**Work to do**
Please repeat every line of the records below word for word, leaving the pictures out of your answer.
start
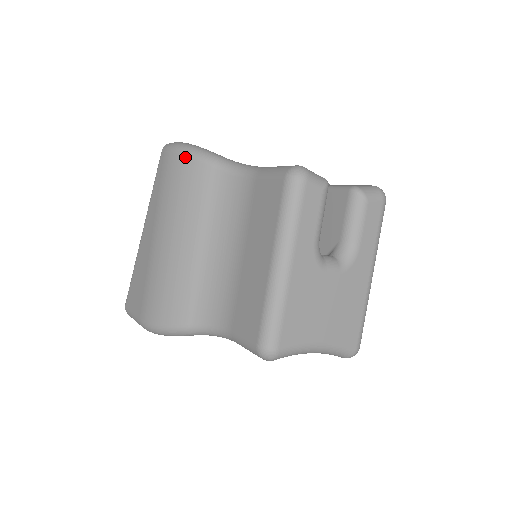
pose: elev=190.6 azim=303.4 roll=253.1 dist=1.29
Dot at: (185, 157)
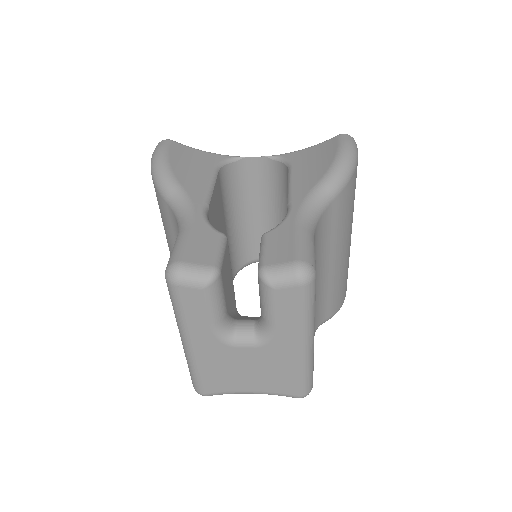
Dot at: occluded
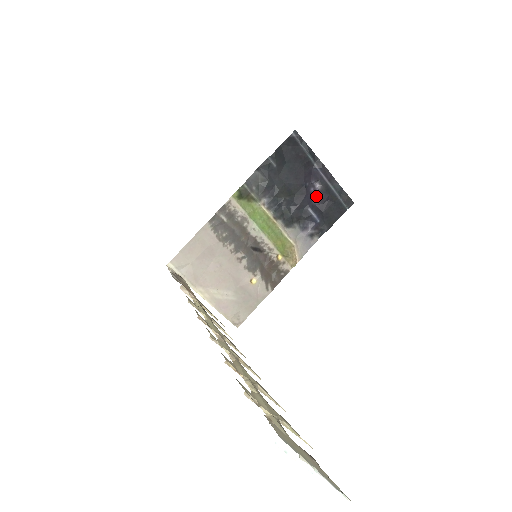
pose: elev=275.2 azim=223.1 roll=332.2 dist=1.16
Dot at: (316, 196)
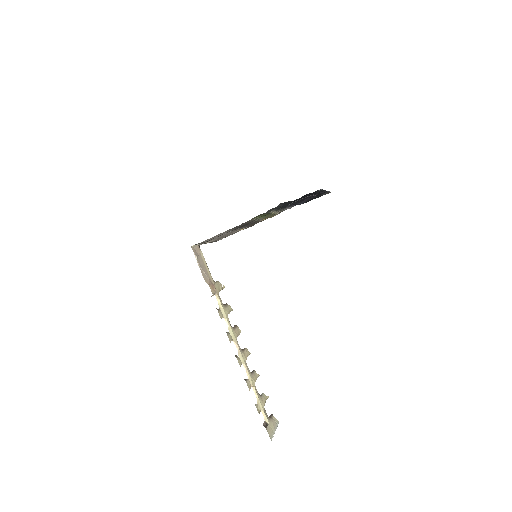
Dot at: occluded
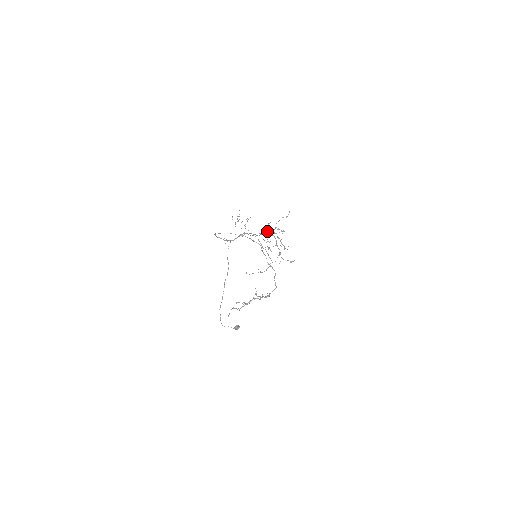
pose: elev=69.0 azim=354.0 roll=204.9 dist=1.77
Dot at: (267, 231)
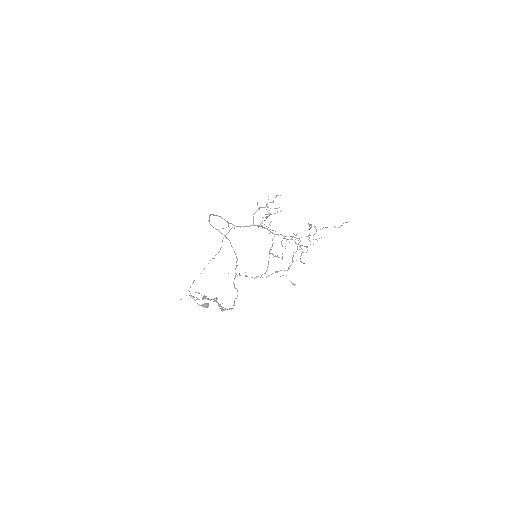
Dot at: (309, 228)
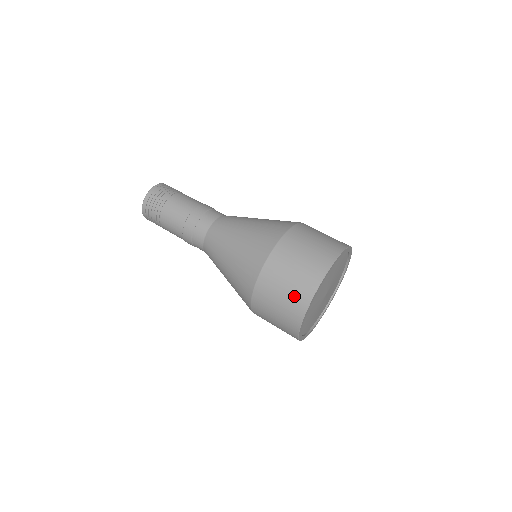
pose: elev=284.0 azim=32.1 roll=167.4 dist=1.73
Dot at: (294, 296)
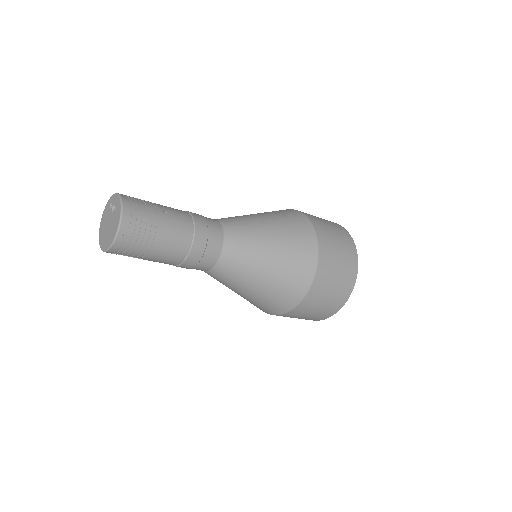
Dot at: (308, 319)
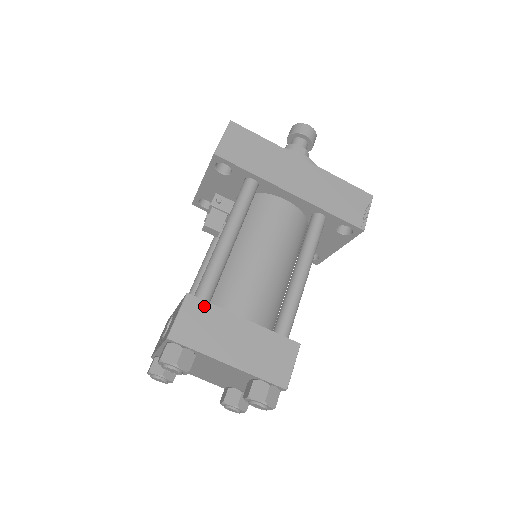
end
**Right answer**
pose: elev=190.6 azim=303.4 roll=253.1 dist=1.29
Dot at: (185, 157)
Dot at: occluded
pose: elev=275.2 azim=223.1 roll=332.2 dist=1.16
Dot at: (316, 196)
Dot at: occluded
pose: elev=69.0 azim=354.0 roll=204.9 dist=1.77
Dot at: (267, 231)
Dot at: (309, 228)
pose: elev=284.0 azim=32.1 roll=167.4 dist=1.73
Dot at: (294, 296)
Dot at: (308, 319)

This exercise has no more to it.